Aside from the location, social media and word of mouth attracted more people to the sessions.

Clay Ivey, a federal agent, attends yoga each week with his friend Sara Paramore, a commercial real-estate paralegal. Paramore, who originally learned about the sessions on Facebook, brouht Ivey heard to their first session.

The two, who have been practicing yoga for about a year together, think King of Pops has helped unite the community.

“I think it brings people together,” Paramore said. “I think it’s a great way for people to meet new people, [and to] learn what yoga is.”

Although the King of Pops yoga is a variation of the usual yoga experience, the response from the crowd is positive.

“I was kind of concerned about the amount of people and not being able to see what was going on or hear, but I was able to hear and see perfectly,” Mcallister said. “I came at exactly seven. I was running late, so I was in the back, but it was really good.”

In fact, for many, the number of people makes the event even more valuable. Mcallister, Paramore, Ivey and Astrid Zellner, a property management consultant in Buckhead, have all met friends at the event.

Ivey explains the unique effect this activity has on the city.

“There’s no other event like this,” Ivey said. “It doesn’t matter what you’re in to. In terms of a large group of people getting together, this is pretty much it. Especially on a weekly basis. What I like about this is there’s so many people. The energy is palpable when everybody gets here and is having fun and a good time. It’s very positive.”
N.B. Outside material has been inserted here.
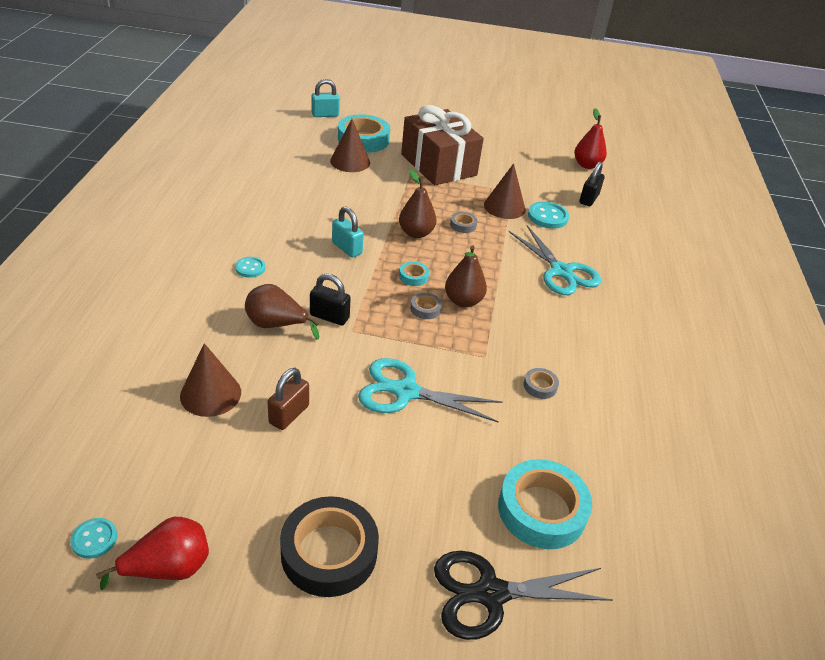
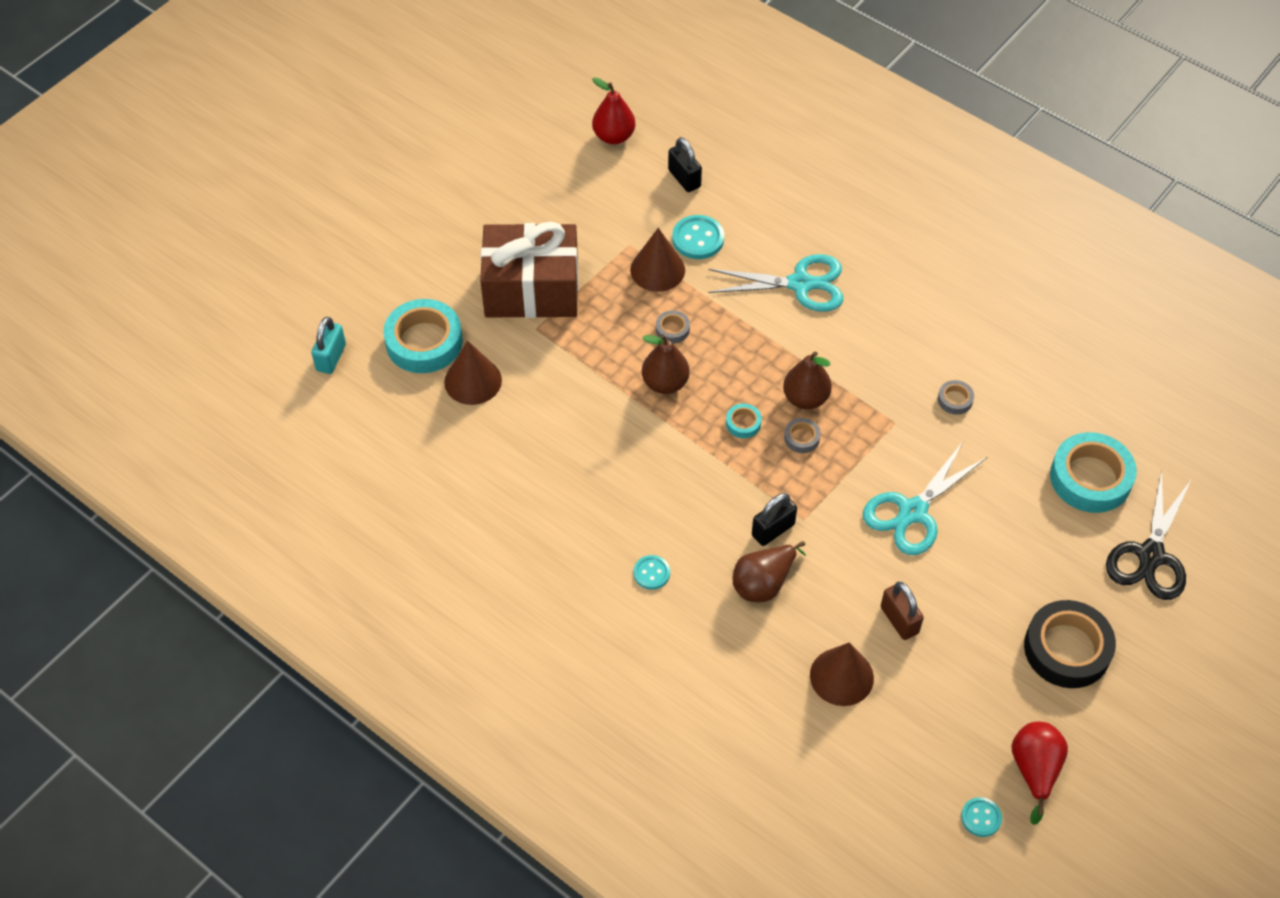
camera: 55 degrees left, 15 degrees up
(347, 248) = (660, 464): turquoise padlock -> none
Participants find the yoga surprisingly relaxing but challenging.

“I thought it was really nice,” Jordan Morell, a senior at Emory University, said. “I wasn’t expecting this many people to be there, and I wasn’t expecting it to be this difficult because I don’t do yoga, but it was really relaxing.”

The vast majority of people attending the event are not seasoned yoga masters. Baxter Graham creates the routine each week for a variety of levels, so many people can enjoy their experience in the park.

“It has enhanced my Atlanta experience,” Macarechi said. “It’s the kind of thing that makes me love my city and my neighborhood that much more. This is why it’s so cool to live here.”